What are you doing here anyway? Why art thou here come from the farthest steep of India—I thought you were ‘finding yourself’ on yet another gap year, life sabbatical—oh yes, I get it, you’re here because Hippolyta’s getting married! But that, forsooth, the bouncing Amazon (coarse! athletic! bossy!) your buskined mistress and your warrior love (the buskins are short boots, classicising, usually associated with tragedy as well as with Amazons; here, think more stompy Docs or combat boots) to Theseus must be wedded. She was your little midlife crisis escapade, wasn’t she, a riot grrl, and now she’s getting mar-ried! And you come—dripping with sarcasm—to give their bed joy and prosperity. Because how’s that going for YOU?

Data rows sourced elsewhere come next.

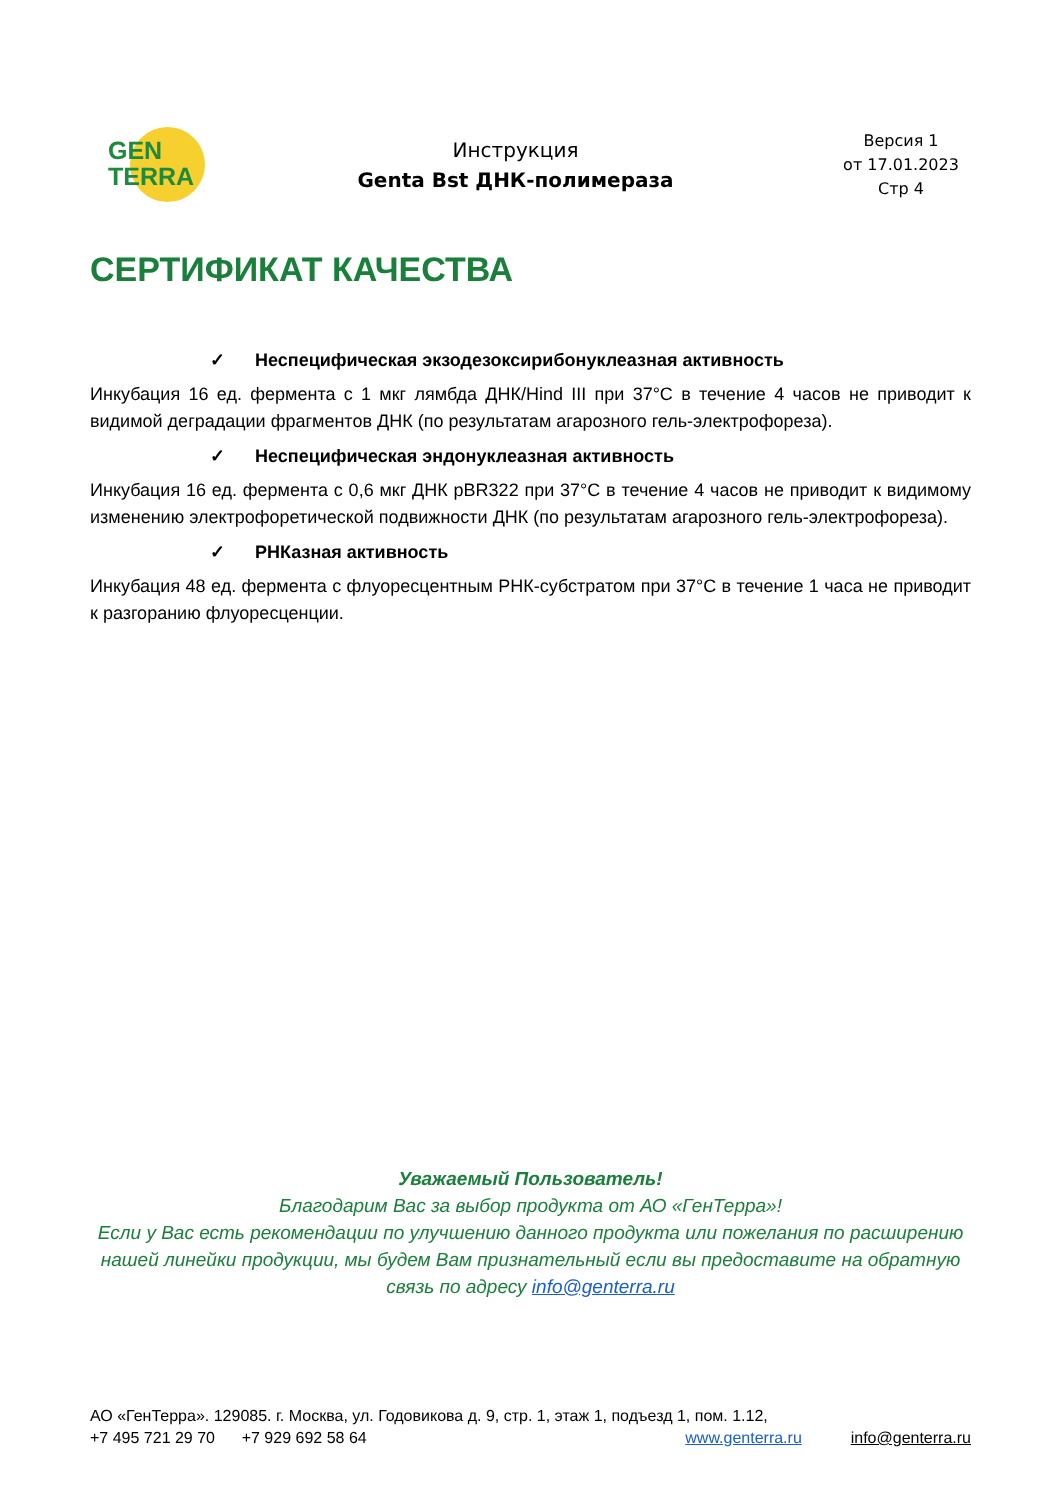GEN
TERRA
Инструкция
Genta Bst ДНК-полимераза
Версия 1
от 17.01.2023
Стр 4
СЕРТИФИКАТ КАЧЕСТВА
✓ Неспецифическая экзодезоксирибонуклеазная активность
Инкубация 16 ед. фермента с 1 мкг лямбда ДНК/Hind III при 37°C в течение 4 часов не приводит к видимой деградации фрагментов ДНК (по результатам агарозного гель-электрофореза).
✓ Неспецифическая эндонуклеазная активность
Инкубация 16 ед. фермента с 0,6 мкг ДНК pBR322 при 37°C в течение 4 часов не приводит к видимому изменению электрофоретической подвижности ДНК (по результатам агарозного гель-электрофореза).
✓ РНКазная активность
Инкубация 48 ед. фермента с флуоресцентным РНК-субстратом при 37°C в течение 1 часа не приводит к разгоранию флуоресценции.
Уважаемый Пользователь!
Благодарим Вас за выбор продукта от АО «ГенТерра»!
Если у Вас есть рекомендации по улучшению данного продукта или пожелания по расширению нашей линейки продукции, мы будем Вам признательный если вы предоставите на обратную связь по адресу info@genterra.ru
АО «ГенТерра». 129085. г. Москва, ул. Годовикова д. 9, стр. 1, этаж 1, подъезд 1, пом. 1.12,
+7 495 721 29 70 +7 929 692 58 64 www.genterra.ru info@genterra.ru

Oberon’s been biding his time: how canst thou thus for shame, Titania, glance at my credit with Hippolyta, knowing I know thy love to Theseus? You haven’t got a leg to stand on! Pot, meet kettle! You’ve certainly played away with him often enough and, even more, enabled his adventuring. Didst not though lead him through the glimmering night from Perigenia, whom he ravished? That was a nasty little episode; he’d abducted her, at the very least, and you made it possible for him to abandon her. And you made him with fair Aegles break his faith, with Ariadne, and Antiopa? Theseus is a serial abandoner of women: Ariadne got him out of the labyrinth alive, and he left her on Naxos; he jilted Aegles too, and Antiopa, Hippolyta’s actual sister! And you had a hand in all of that, seducing him away, encouraging him. (Titania here is imagined as the ultimate in unsisterly behaviour, paralleling Helena’s betrayal of Hermia and subsequent accusations made between them.)

Neither of these fairy monarchs has been behaving well, it seems. Both are speaking out of anger and also deep hurt. And, almost always in modern productions, and probably in the original too, Oberon is doubling Theseus and Titania, Hippolyta, adding to the dreamlike quality, shadow selves behaving badly after dark.